Put the lines of all the records into a JSON list of strings, with one string per line and blank lines omitted. Leave the pictures out of the answer.

[DATASET CONTENT]
/---
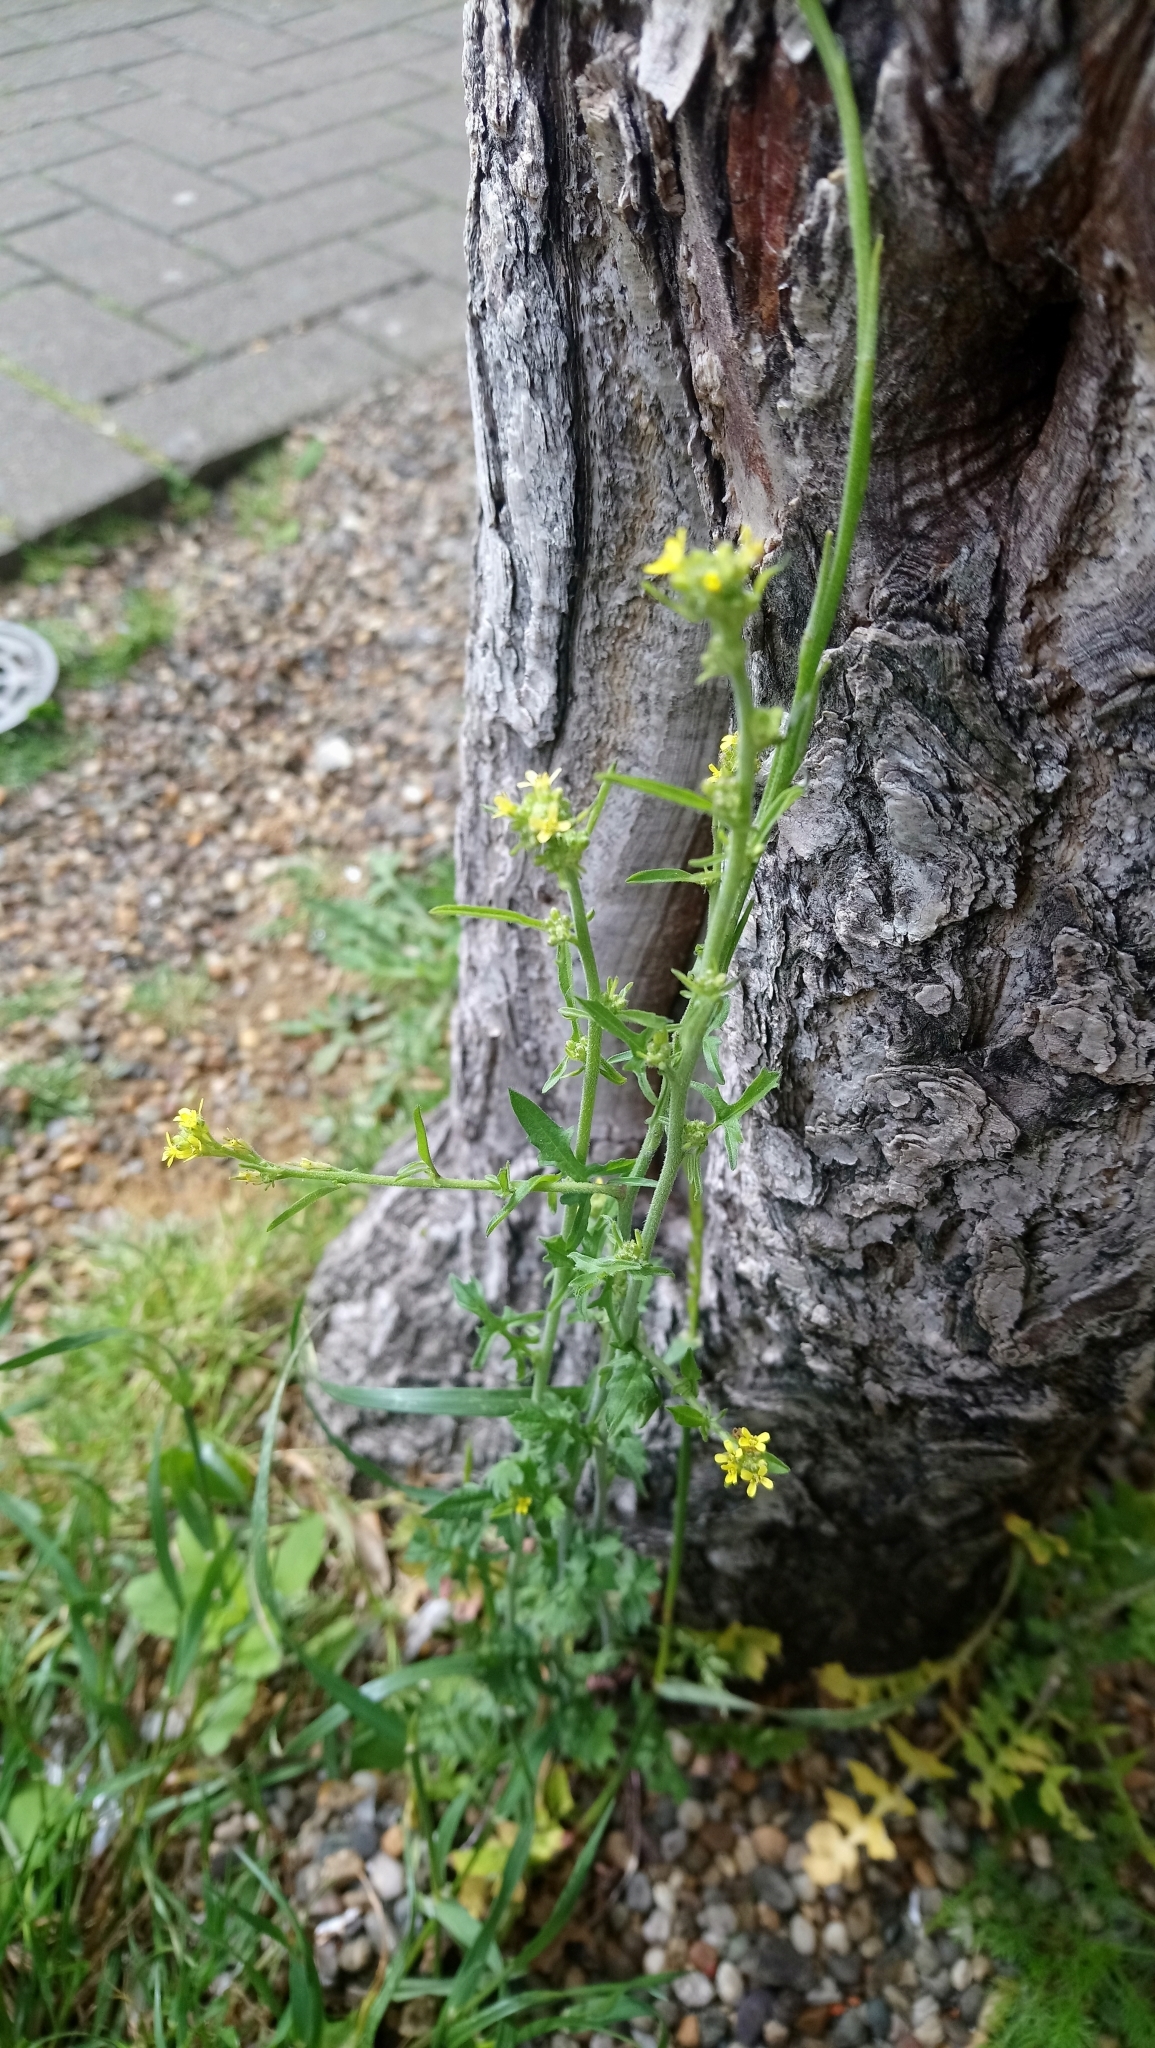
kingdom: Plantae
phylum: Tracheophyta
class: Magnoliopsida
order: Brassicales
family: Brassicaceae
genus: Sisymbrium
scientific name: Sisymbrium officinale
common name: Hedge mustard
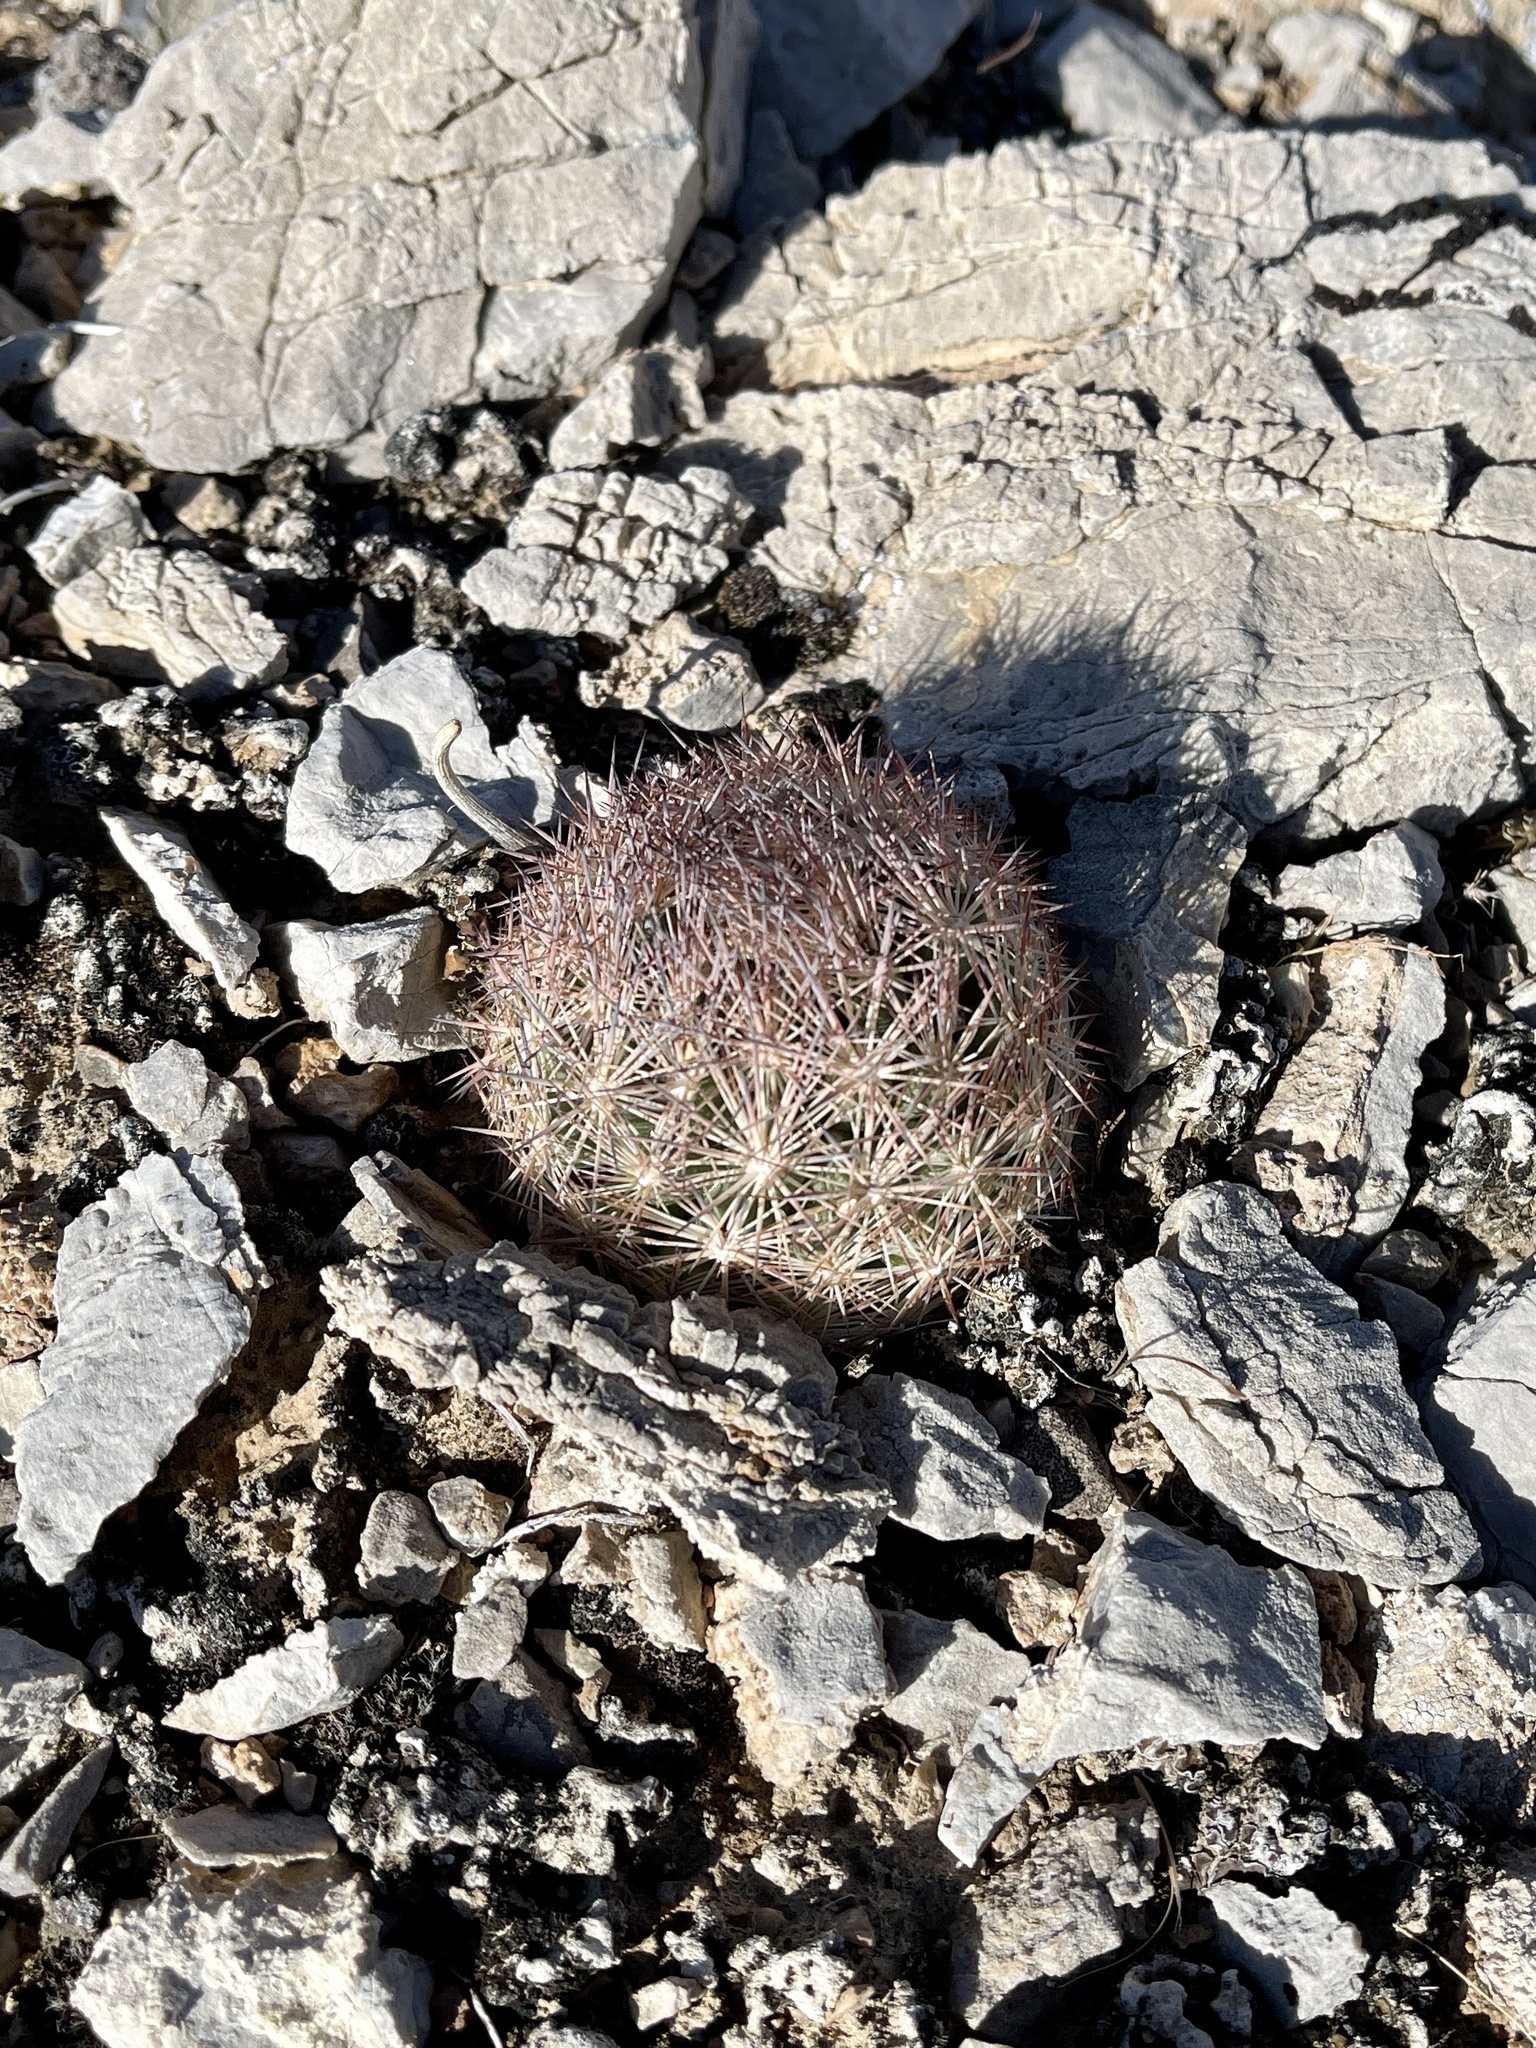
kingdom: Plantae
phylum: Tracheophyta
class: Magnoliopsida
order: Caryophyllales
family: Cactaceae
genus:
\---
[OUTPUT FOR THIS EXERCISE]
[
  "kingdom: Plantae",
  "phylum: Tracheophyta",
  "class: Magnoliopsida",
  "order: Brassicales",
  "family: Brassicaceae",
  "genus: Sisymbrium",
  "scientific name: Sisymbrium officinale",
  "common name: Hedge mustard",
  "kingdom: Plantae",
  "phylum: Tracheophyta",
  "class: Magnoliopsida",
  "order: Caryophyllales",
  "family: Cactaceae",
  "genus:"
]